Up to and including the line that holds "left hip: (304, 502, 9)", print the data exactly from its first line; do not print the pictures.

**Given entries:**
#####

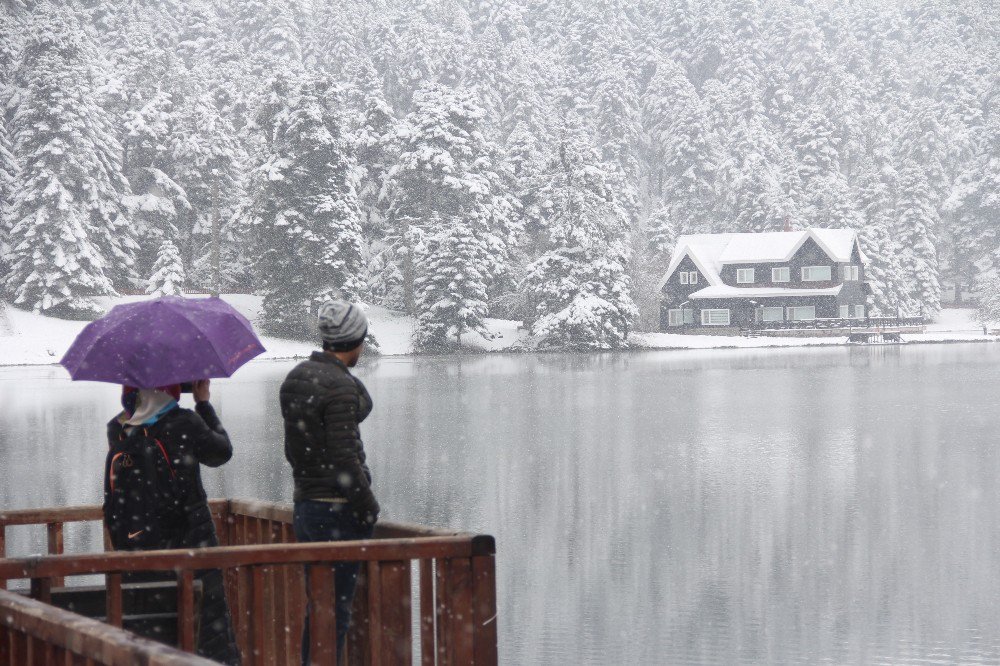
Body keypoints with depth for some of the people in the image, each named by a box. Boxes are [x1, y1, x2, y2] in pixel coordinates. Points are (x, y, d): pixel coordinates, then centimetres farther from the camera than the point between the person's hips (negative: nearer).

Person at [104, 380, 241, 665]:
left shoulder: (116, 430, -2)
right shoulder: (184, 423, -14)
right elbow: (222, 452, 3)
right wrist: (204, 403, 11)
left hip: (139, 549, 4)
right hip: (190, 538, -4)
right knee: (211, 620, 1)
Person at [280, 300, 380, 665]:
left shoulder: (296, 377, 9)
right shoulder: (340, 386, -18)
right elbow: (345, 459, -20)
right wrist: (368, 508, -12)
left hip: (304, 502, 9)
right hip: (338, 511, -9)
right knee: (337, 606, -4)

#####

**Answer space:**
Body keypoints with depth for some of the people in the image, each named by a box. Boxes are [x1, y1, x2, y2] in pixel coordinates. Points are (x, y, d): pixel coordinates, then centimetres farther from the camera than the point between the person's hips (negative: nearer).

Person at [104, 380, 241, 665]:
left shoulder: (116, 430, -2)
right shoulder: (184, 423, -14)
right elbow: (222, 452, 3)
right wrist: (204, 403, 11)
left hip: (139, 549, 4)
right hip: (190, 538, -4)
right knee: (211, 620, 1)
Person at [280, 300, 380, 665]:
left shoulder: (296, 377, 9)
right shoulder: (340, 386, -18)
right elbow: (345, 459, -20)
right wrist: (368, 508, -12)
left hip: (304, 502, 9)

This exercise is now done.